◆ **Task instructions**
Convert the lines from the start of the entries through the line containing "recommend Shawn to our neighbors, friends", inclusive, into a numbered list, omitting any blank lines.

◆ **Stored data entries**
——————————
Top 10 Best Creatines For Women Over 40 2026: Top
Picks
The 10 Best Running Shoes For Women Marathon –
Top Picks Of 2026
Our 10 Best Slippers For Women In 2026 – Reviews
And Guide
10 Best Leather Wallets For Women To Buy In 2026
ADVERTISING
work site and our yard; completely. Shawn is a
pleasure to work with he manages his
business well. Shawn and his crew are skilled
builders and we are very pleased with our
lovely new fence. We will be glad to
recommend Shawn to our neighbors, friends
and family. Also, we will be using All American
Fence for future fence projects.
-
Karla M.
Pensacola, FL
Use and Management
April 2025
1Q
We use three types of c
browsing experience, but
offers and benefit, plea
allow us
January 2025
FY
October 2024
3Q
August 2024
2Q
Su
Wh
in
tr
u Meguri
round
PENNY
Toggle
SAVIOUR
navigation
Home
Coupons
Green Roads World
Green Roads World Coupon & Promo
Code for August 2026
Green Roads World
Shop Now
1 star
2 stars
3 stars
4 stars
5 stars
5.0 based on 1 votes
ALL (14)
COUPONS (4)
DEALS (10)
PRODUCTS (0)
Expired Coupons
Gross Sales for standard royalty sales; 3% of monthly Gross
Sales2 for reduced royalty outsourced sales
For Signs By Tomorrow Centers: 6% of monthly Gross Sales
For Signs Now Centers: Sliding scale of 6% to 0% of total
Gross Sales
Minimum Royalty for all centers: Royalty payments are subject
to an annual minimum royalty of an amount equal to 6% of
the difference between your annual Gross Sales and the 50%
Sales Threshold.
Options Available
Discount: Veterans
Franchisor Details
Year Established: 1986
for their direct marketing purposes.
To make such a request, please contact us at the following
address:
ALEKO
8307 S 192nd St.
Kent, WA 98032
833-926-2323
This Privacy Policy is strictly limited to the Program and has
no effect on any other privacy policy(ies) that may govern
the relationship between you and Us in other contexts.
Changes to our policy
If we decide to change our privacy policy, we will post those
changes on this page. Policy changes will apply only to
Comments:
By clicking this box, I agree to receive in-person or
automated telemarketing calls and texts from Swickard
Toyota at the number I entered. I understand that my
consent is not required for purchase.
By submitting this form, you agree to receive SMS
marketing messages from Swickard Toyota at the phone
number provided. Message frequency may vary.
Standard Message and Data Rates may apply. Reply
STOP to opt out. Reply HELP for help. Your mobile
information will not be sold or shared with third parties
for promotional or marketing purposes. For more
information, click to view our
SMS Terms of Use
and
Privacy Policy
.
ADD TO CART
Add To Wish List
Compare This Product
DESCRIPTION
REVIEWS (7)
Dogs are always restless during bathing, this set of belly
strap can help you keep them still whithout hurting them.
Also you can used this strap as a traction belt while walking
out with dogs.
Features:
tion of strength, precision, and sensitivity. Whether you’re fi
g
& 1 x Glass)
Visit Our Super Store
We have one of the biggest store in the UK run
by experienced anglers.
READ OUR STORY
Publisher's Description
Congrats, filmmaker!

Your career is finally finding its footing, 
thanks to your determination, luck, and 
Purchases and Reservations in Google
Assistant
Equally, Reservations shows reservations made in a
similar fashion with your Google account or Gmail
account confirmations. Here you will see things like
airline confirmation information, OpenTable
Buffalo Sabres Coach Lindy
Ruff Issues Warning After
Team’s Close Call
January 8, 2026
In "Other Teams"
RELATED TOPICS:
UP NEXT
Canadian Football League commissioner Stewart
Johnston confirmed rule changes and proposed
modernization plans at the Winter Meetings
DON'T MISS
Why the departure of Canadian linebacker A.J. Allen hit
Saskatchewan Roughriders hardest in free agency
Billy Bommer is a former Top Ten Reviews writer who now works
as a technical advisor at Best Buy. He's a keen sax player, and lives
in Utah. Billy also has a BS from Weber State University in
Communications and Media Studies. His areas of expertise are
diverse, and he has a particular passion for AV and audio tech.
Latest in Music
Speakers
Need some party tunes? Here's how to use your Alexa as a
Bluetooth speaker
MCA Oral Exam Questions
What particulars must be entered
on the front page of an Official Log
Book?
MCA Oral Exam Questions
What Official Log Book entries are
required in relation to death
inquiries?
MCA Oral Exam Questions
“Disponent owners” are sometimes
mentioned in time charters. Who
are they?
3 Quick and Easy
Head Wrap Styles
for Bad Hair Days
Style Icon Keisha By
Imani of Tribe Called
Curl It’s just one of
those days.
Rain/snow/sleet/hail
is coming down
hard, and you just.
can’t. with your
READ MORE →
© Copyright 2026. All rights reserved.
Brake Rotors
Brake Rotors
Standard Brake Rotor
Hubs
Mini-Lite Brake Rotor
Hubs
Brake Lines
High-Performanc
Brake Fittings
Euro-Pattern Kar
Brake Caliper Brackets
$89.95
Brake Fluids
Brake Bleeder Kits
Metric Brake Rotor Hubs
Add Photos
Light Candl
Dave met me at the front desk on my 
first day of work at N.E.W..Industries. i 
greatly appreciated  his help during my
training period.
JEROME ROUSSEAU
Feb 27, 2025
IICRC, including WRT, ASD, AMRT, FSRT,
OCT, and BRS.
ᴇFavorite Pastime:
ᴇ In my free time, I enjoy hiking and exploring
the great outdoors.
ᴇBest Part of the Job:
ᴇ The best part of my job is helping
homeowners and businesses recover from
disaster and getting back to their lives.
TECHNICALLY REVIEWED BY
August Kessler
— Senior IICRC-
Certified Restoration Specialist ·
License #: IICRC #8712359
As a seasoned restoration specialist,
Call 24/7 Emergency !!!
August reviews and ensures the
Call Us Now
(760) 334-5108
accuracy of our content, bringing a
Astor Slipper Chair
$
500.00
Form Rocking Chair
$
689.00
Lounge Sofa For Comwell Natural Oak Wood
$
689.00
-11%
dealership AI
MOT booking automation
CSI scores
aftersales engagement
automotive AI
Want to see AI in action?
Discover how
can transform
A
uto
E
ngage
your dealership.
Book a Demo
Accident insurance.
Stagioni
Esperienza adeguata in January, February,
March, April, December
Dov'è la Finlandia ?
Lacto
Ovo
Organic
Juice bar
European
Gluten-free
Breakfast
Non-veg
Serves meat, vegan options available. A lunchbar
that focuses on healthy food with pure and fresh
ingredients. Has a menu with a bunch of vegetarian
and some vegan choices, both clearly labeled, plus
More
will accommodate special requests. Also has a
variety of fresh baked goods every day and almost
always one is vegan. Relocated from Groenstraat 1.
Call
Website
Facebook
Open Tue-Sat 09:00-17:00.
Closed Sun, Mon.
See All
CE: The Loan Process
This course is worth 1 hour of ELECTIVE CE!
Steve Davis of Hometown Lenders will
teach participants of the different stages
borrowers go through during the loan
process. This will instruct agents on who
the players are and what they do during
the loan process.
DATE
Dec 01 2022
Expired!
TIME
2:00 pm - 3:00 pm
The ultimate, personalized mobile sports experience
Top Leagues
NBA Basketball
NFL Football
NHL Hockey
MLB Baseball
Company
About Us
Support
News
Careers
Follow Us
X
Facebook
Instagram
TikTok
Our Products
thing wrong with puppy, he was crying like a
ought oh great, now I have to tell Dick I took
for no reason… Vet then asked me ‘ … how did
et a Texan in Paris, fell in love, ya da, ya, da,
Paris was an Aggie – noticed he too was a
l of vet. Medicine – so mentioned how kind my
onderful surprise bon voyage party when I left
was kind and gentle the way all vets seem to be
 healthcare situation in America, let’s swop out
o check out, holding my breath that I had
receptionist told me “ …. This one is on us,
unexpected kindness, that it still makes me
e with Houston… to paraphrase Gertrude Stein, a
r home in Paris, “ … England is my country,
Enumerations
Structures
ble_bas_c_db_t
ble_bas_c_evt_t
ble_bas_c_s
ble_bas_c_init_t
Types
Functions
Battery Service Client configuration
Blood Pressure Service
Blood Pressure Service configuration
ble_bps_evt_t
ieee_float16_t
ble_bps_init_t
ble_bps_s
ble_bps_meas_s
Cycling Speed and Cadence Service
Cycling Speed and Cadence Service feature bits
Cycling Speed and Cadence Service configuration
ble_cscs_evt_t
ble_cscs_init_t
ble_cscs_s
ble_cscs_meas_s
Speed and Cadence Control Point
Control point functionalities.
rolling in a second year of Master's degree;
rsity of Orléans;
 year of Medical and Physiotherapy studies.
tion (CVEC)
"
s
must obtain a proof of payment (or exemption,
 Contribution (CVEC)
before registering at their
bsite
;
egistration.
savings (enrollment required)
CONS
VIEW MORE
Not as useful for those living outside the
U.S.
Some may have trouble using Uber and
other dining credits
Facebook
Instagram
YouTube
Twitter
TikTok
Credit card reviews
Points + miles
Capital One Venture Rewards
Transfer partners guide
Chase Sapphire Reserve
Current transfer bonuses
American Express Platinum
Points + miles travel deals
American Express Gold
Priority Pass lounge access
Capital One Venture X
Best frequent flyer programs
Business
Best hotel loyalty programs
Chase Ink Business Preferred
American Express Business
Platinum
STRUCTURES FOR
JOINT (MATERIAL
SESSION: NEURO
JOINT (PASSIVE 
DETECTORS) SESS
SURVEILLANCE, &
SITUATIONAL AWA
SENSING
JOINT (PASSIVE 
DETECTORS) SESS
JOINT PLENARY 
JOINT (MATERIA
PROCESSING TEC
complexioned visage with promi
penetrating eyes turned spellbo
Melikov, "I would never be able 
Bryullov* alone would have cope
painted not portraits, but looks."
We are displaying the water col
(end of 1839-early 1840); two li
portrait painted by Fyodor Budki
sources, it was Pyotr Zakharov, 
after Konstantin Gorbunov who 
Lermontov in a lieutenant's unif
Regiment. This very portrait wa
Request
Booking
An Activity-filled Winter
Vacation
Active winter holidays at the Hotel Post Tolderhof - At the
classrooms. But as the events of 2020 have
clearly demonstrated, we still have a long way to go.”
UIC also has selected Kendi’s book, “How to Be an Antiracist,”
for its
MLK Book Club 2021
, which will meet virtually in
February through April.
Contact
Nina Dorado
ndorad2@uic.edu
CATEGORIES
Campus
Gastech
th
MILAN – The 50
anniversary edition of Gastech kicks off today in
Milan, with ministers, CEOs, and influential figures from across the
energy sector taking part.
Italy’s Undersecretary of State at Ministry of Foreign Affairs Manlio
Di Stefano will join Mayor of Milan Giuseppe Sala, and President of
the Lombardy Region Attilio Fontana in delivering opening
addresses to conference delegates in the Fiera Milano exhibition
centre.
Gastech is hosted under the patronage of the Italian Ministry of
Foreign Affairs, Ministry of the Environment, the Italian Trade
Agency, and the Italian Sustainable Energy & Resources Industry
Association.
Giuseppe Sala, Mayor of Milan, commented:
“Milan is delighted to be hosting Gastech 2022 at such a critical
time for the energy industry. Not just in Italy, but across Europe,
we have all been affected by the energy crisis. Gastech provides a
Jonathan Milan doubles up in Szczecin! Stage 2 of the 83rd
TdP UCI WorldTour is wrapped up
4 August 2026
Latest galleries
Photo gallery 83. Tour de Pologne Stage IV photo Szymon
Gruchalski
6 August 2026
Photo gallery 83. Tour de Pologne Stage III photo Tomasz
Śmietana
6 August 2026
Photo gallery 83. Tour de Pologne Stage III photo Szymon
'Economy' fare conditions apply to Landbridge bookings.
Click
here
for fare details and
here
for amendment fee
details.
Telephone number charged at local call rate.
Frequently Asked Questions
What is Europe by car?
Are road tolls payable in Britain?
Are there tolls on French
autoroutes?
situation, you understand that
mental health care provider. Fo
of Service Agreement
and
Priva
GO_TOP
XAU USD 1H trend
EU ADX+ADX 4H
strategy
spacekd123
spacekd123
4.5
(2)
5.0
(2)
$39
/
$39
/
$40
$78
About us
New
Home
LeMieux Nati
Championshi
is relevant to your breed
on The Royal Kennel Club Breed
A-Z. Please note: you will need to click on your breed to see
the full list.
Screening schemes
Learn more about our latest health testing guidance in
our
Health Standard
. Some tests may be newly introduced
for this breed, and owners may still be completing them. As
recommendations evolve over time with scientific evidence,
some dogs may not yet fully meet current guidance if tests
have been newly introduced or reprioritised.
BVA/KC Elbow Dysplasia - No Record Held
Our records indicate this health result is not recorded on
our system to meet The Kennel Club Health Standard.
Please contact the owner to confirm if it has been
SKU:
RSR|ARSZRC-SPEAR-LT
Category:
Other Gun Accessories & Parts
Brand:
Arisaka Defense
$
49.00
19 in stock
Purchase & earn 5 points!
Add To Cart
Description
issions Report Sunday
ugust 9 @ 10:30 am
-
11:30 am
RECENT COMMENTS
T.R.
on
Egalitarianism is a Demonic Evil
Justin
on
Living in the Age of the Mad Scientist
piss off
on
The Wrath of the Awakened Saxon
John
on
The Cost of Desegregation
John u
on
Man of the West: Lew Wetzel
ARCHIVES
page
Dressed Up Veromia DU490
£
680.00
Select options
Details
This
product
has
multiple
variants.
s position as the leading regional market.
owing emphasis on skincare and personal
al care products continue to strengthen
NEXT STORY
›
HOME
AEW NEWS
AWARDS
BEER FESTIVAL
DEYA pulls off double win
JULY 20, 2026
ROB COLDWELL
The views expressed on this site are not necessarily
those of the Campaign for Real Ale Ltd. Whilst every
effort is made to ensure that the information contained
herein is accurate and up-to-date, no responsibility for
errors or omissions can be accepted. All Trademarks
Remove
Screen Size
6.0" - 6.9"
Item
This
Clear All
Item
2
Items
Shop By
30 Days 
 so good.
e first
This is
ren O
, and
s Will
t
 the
——————————
◆ **Solution for this problem**
1. Top 10 Best Creatines For Women Over 40 2026: Top
2. Picks
3. The 10 Best Running Shoes For Women Marathon –
4. Top Picks Of 2026
5. Our 10 Best Slippers For Women In 2026 – Reviews
6. And Guide
7. 10 Best Leather Wallets For Women To Buy In 2026
8. ADVERTISING
9. work site and our yard; completely. Shawn is a
10. pleasure to work with he manages his
11. business well. Shawn and his crew are skilled
12. builders and we are very pleased with our
13. lovely new fence. We will be glad to
14. recommend Shawn to our neighbors, friends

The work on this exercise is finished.